Dataset records Block Start

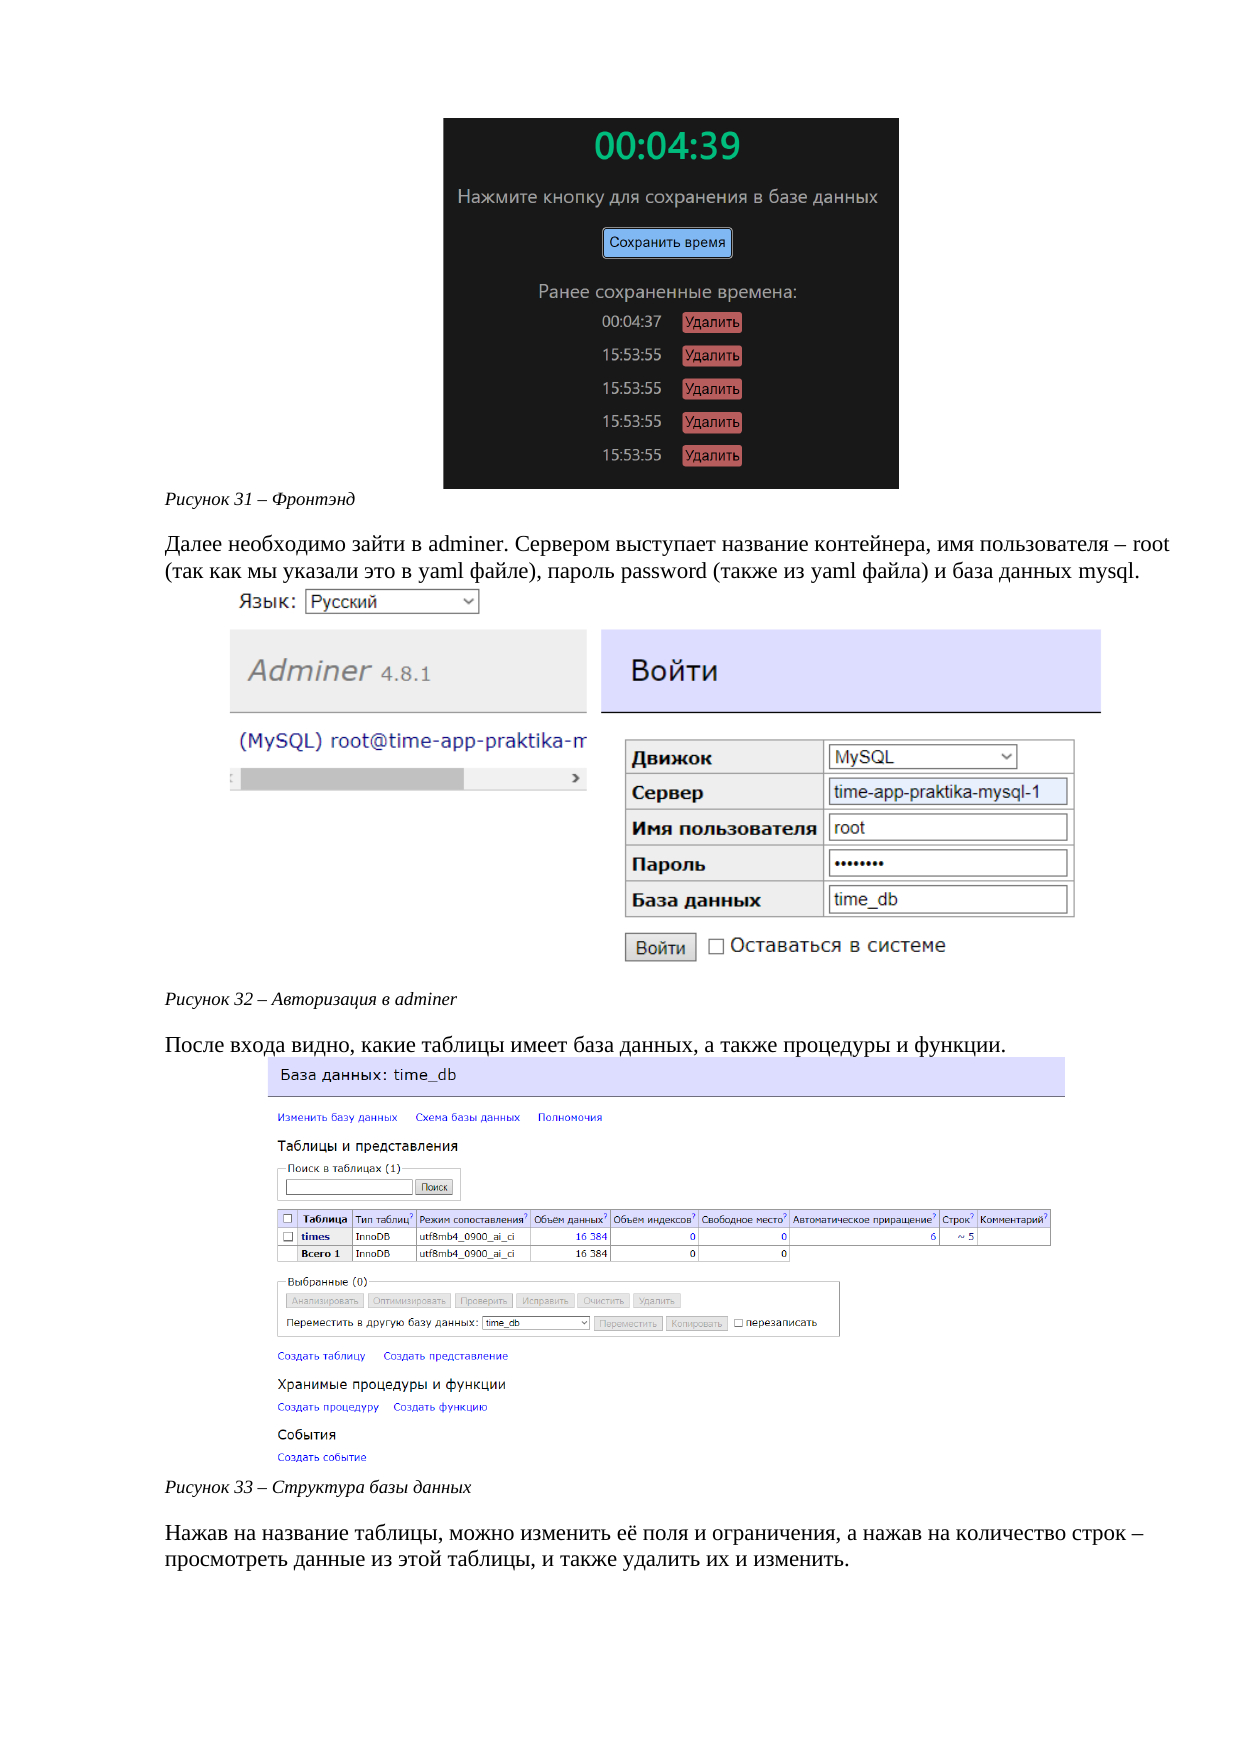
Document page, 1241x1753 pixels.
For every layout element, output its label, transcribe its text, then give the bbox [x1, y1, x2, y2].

text Далее необходимо зайти в adminer. Сервером выступает название контейнера, имя пользователя – root (так как мы указали это в yaml файле), пароль password (также из yaml файла) и база данных mysql. [164, 531, 1178, 583]
text Рисунок 57 – Структура базы данных [164, 1476, 1178, 1498]
text После входа видно, какие таблицы имеет база данных, а также процедуры и функции. [164, 1031, 1178, 1057]
text Рисунок 56 – Авторизация в adminer [164, 988, 1178, 1010]
text Рисунок 55 – Фронтэнд [164, 488, 1178, 510]
picture [229, 583, 1113, 989]
picture [267, 1057, 1075, 1477]
picture [443, 118, 899, 489]
text Нажав на название таблицы, можно изменить её поля и ограничения, а нажав на количество строк – просмотреть данные из этой таблицы, и также удалить их и изменить. [164, 1519, 1178, 1571]
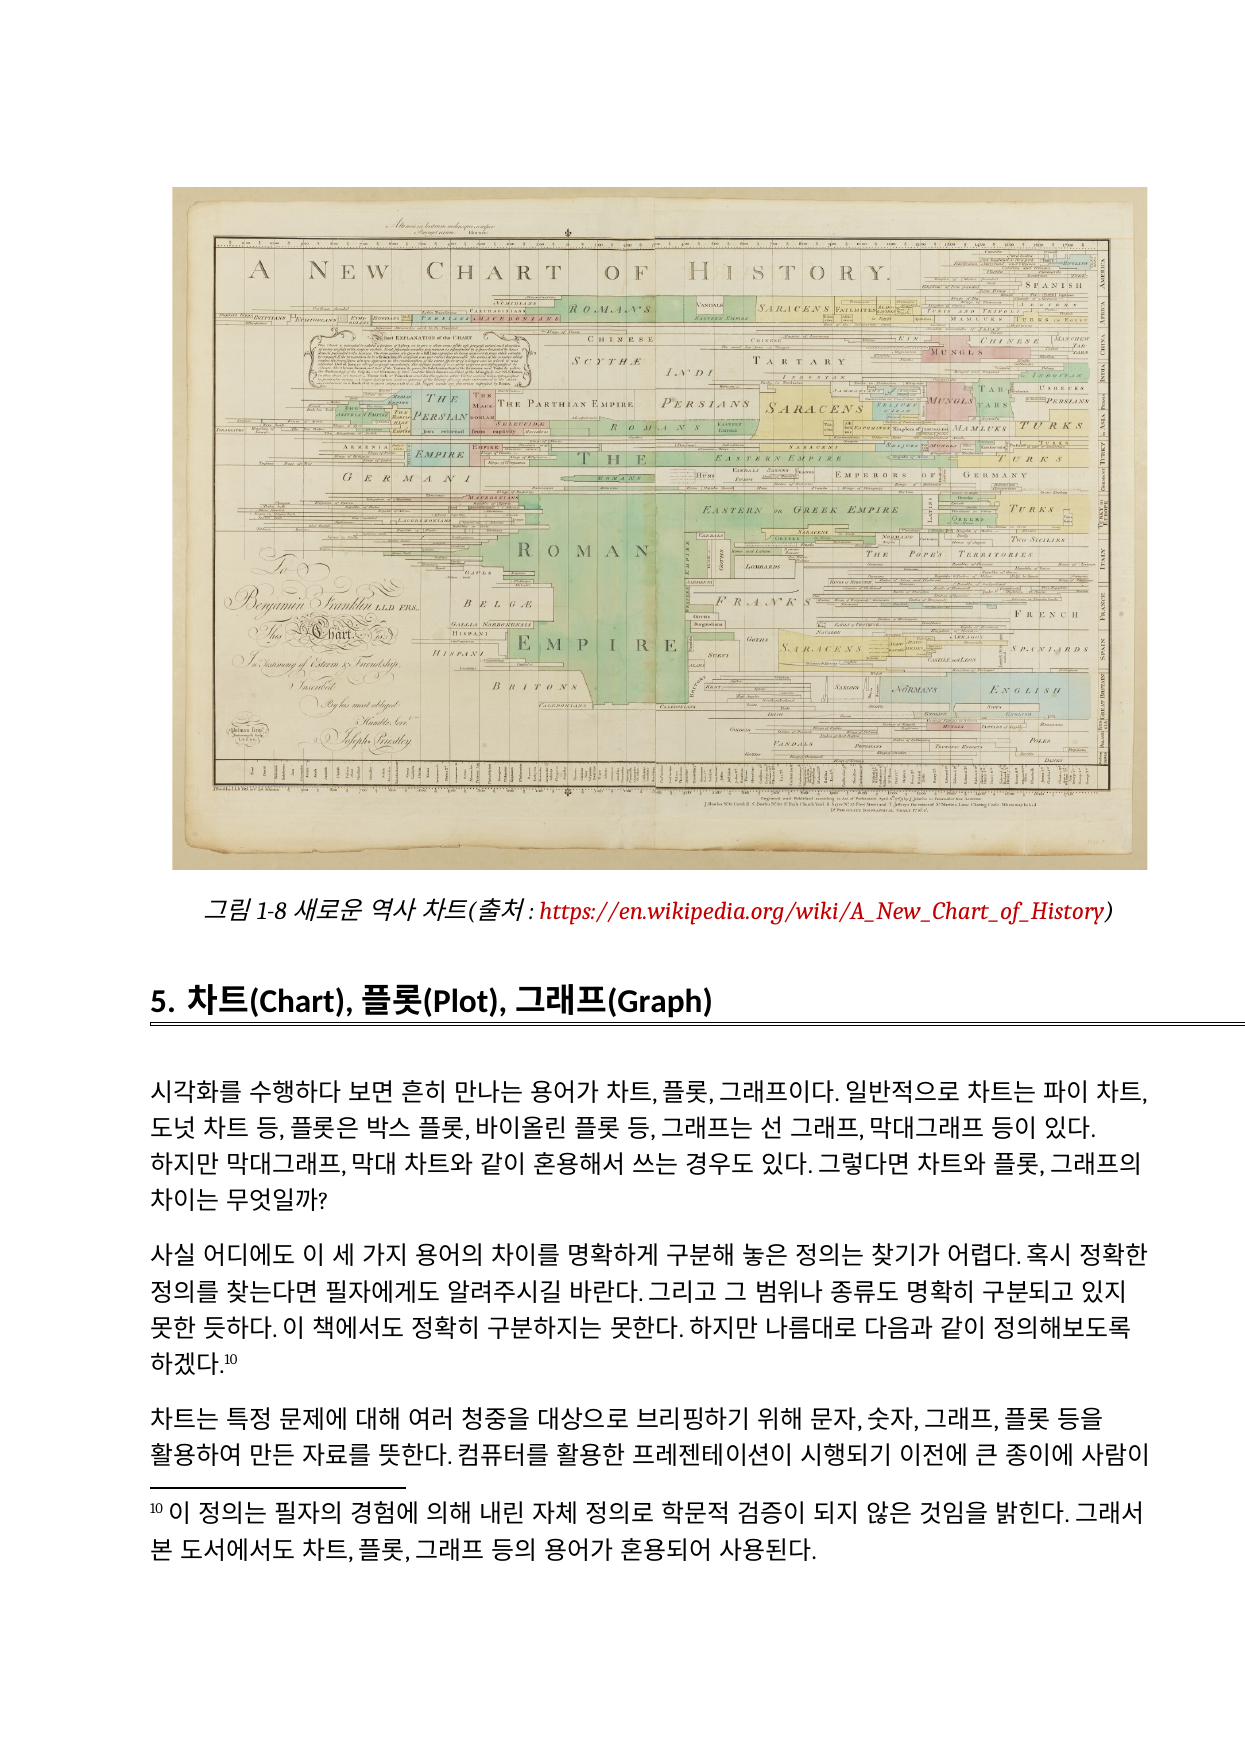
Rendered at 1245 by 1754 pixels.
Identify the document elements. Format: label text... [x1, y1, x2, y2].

Dataset records Block End

→ Work instructions
Once the pictures are set aside, copy the remaining text of every entry exactly.

→ Task output
Document page, 1241x1753 pixels.
For every layout element, output its label, transcribe its text, then give the bbox [x1, y1, x2, y2].

text Далее необходимо зайти в adminer. Сервером выступает название контейнера, имя пользователя – root (так как мы указали это в yaml файле), пароль password (также из yaml файла) и база данных mysql. [164, 531, 1178, 583]
text Рисунок 57 – Структура базы данных [164, 1476, 1178, 1498]
text После входа видно, какие таблицы имеет база данных, а также процедуры и функции. [164, 1031, 1178, 1057]
text Рисунок 56 – Авторизация в adminer [164, 988, 1178, 1010]
text Рисунок 55 – Фронтэнд [164, 488, 1178, 510]
picture [229, 583, 1113, 989]
picture [267, 1057, 1075, 1477]
picture [443, 118, 899, 489]
text Нажав на название таблицы, можно изменить её поля и ограничения, а нажав на количество строк – просмотреть данные из этой таблицы, и также удалить их и изменить. [164, 1519, 1178, 1571]
Rendered at 1245 by 1754 pixels.
Identify the document elements. Format: label text... [x1, y1, x2, y2].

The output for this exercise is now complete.